Fadwa Misk
01 Février 2024
À 10:45
Qu’est-ce que l’art sinon un regard nouveau posé sur les choses habituelles ? C’est précisément le propos de cette sixième exposition de l’artiste
Mohamed El Baz, portée par sa galerie partenaire,
L’Atelier 21. Dans une scénographie étudiée, le spectateur se balade entre des collections de titres de films ou de chansons, chargées de messages clairs ou d’idées floues, jonglant avec les matériaux et les techniques au gré de l’humeur de l’artiste, rappelant que sa matière première est avant tout... la liberté. Et il en faut de la liberté d’être, de penser et de créer pour aligner des savons en résine au formats démesurés, aux côtés d’une constellation de planètes ou encore de morceaux de ciel piégeant des envols d’oiseaux.
Dans
«Ad Astra», titre emprunté au cinéaste
James Gray,
Mohamed El Baz explore le thème du tarot et ses arcanes sérigraphiées sur des miroirs, en prenant le malin plaisir de pixelliser les figures, jouant ainsi sur la perspective, l’image, la vue et la voyance. Plus loin, Mohamed El Baz prend du recul pour contempler le cosmos. Il nous présente alors
«Flower Moon» : une série de sculptures en résine prenant en otage des photos de planètes, leur offrant une troisième dimension, tout en volume et en poésie, et «invitant un ailleurs à s’installer sur les murs de la galerie», explique-t-il.

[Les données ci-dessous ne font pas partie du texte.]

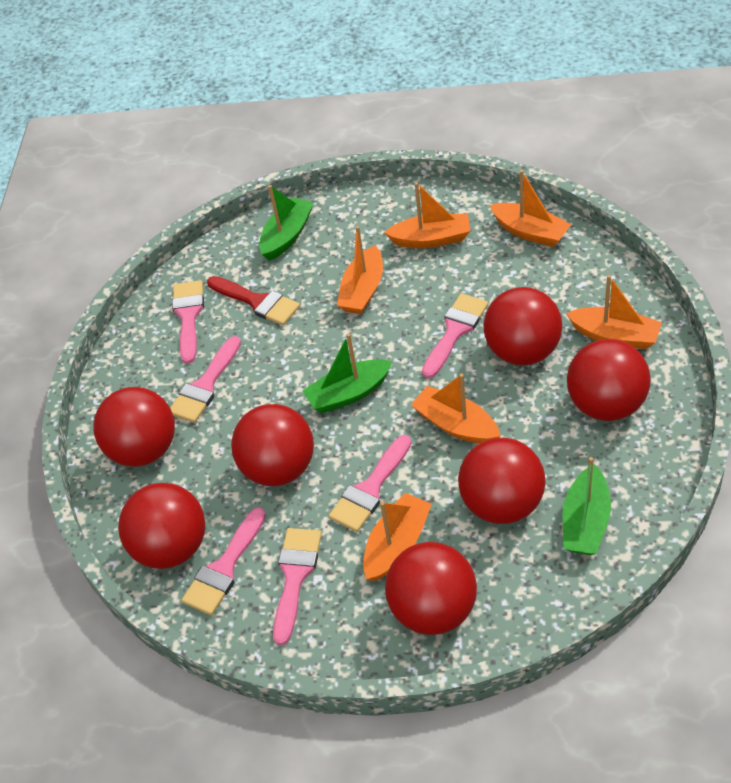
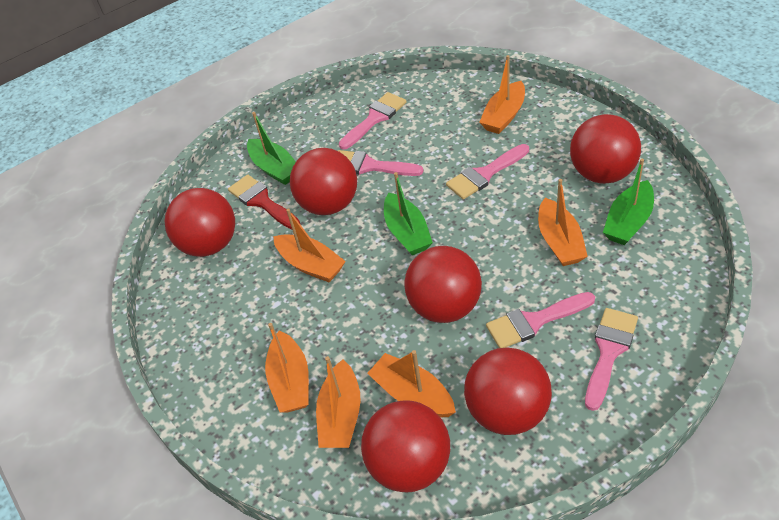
pink brush: 6 -> 5
red ball: 7 -> 6

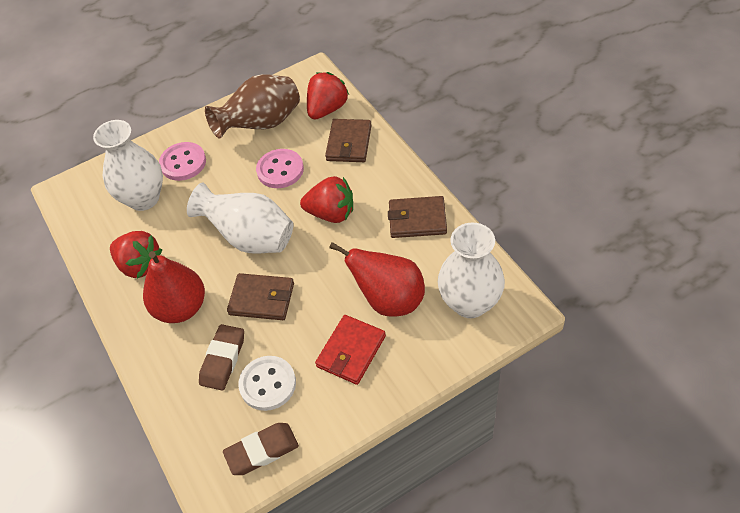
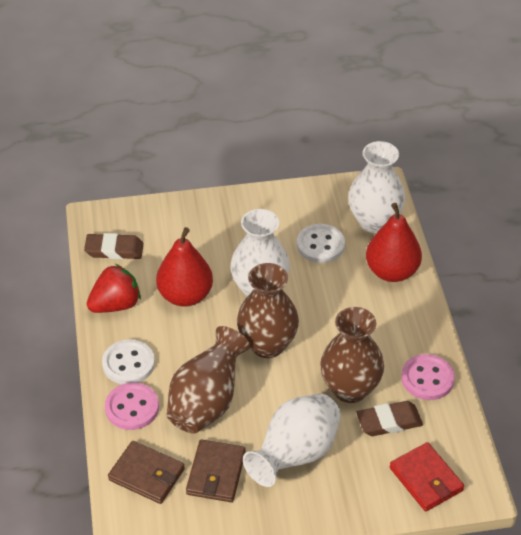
brown vase: 1 -> 3
brown wallet: 3 -> 2
red strawberry: 3 -> 1
white button: 1 -> 2

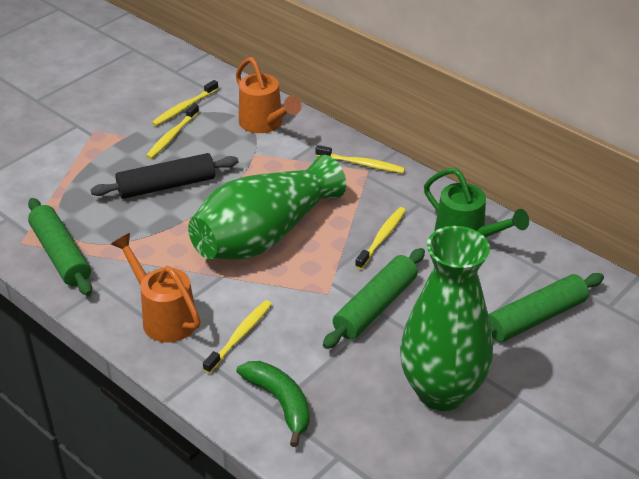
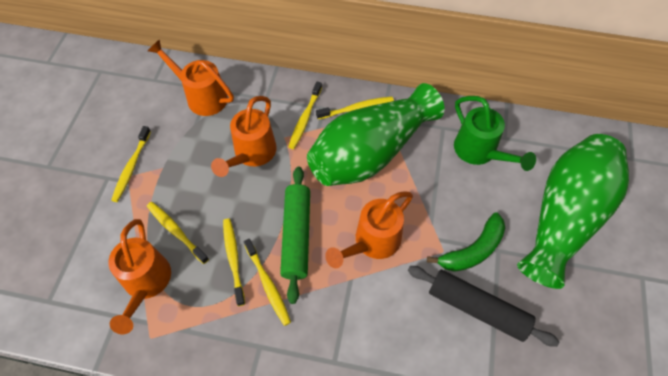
green rolling pin: 3 -> 1
orange watering can: 2 -> 4
yellow toothbrush: 5 -> 6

C’est encore un titre de film qui inspire l’artiste dans la série «Don’t Look Up». Ces pièces exceptionnelles mettent en scène des nuages peints piégeant des oiseaux en vol, créant une métaphore visuelle de l’instant figé dans le temps. La résine offre une transparence éthérée, ajoutant une dimension onirique à la composition. L’écrivain
Olivier Rachet dira dans la préface du catalogue : «Les oiseaux qui apparaissent furtivement dans une collection de nuages par essence déterritorialisés sont eux aussi les victimes collatérales de ses jeux de dupes qui font l’Histoire».
Dans la lignée de la pop art, El Baz transforme un objet du quotidien en une œuvre d’art. Son choix s’arrête sur des savons aux formes vues et reconnaissables, mais dont les formats démesurés (75x45x20) réinventent la magie de l’ordinaire.
«Soap Opera» fait également référence à un poème de Francis Ponge, dans lequel il déclame : «Le savon a beaucoup à dire. Qu’il le dise avec volubilité, enthousiasme. Quand il a fini de le dire, il n’existe plus»...
Autre série de l’exposition, «Strange Fruits», désigne une série de photos sur verre sérigraphié. Cette collection présente des arbres pixellisés parmi lesquels on reconnaît un cerisier, un oranger, un prunier, un arganier et un pêcher... et dont les fruits sont pointés dans un collimateur, car «devenus des dommages collatéraux d’un monde qui ne jure plus que par l’accumulation, la spoliation et la dénaturation», explique
Olivier Rachet.
Dans une dernière série de gravures sur miroir, on reconnaît les ombres de la
Koutoubia, la
Tour Hassan,
Santa Maria Maior et
La Giralda qui, en reflétant l’espace et l’altérité, changent de scénographie et créent une interaction unique avec le spectateur.